That also means that SpaceX has so far been unable to test aspects of the updated Starship design, including smaller and repositioned forward flaps used to guide the spacecraft as it falls through the air during re-entry. SpaceX also planned to test a Pez-like dispenser for deploying its Starlink internet satellites.
Starship, the most powerful rocket ever built, is central to Mr. Musk’s dreams of building human settlements on Mars. A frequent cadence of Starship launches is also crucial to SpaceX’s more immediate plans to make money.
The next generation of satellites for its Starlink internet-from-space service are bigger and heavier. The voluminous cargo space of the Starship upper stage would allow the company to replenish its constellation of thousands of orbiting satellites quickly and cheaply.
The test flight failures also mean that SpaceX’s development program has not been able to move on to other objectives.
SpaceX needs to demonstrate that Starship can stay in orbit for an extended period of time, and then drop out of orbit and return to the launch site to be caught by the mechanical arms on the launch tower. (The Super Heavy booster stage, which does not go to orbit, has successfully done this three times). The company also needs to show that it can launch several Starships in quick succession.
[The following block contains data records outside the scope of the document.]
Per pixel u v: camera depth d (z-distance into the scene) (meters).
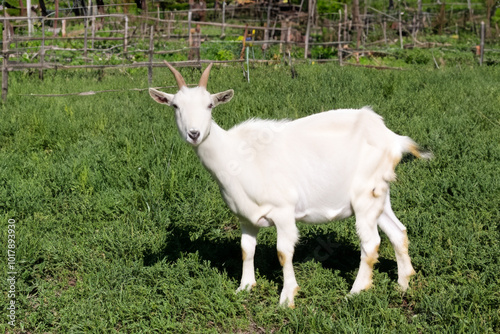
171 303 4.38
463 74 12.11
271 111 8.78
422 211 5.67
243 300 4.34
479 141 7.10
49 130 8.25
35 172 6.77
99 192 6.38
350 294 4.30
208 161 4.29
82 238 5.46
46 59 16.22
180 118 4.17
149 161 6.89
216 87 10.68
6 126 8.30
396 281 4.65
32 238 5.21
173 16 31.17
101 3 28.75
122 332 4.08
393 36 25.00
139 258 5.11
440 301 4.09
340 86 10.43
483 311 4.00
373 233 4.33
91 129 8.46
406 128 7.66
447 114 8.45
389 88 10.27
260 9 28.08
Most critically, it needs to show that it can move liquid oxygen and methane propellants from one Starship to another. That procedure is key to allowing a Starship to accumulate enough fuel to go to the moon or Mars.
Thus, the Starship that is to reach the moon will have to remain in Earth orbit as other Starships are launched to bring up propellants to refill the lunar lander Starship’s tanks.
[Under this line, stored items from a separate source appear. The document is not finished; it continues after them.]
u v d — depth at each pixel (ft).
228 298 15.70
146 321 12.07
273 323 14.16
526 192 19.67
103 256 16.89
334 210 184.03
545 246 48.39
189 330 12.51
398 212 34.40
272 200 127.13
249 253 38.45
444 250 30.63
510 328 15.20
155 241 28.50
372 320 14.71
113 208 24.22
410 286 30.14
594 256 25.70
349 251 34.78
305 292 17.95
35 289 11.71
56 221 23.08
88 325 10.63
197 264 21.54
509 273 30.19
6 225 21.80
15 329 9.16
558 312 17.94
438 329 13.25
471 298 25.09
Mr. Musk has asserted that propellant transfer is a straightforward exercise. But pumping that much liquid that quickly while floating in orbit has never been attempted, and no one knows yet how many Starship launches — perhaps as many as 20 — will be needed for a single moon mission.
“We just don’t know how the tank performance is going to be,” Amit Kshatriya, deputy associate administrator for NASA’s moon to Mars program, said in December at a media event focused on Artemis at NASA’s Kennedy Space Center in Florida. “We just don’t.”
At the time, Mr. Kshatriya said NASA would learn that soon, because the long-duration version of Starship was expected to launch in the spring. Then SpaceX could also test its ability to operate two Starships in orbit simultaneously and determine how efficiently it can move propellants between two spacecraft.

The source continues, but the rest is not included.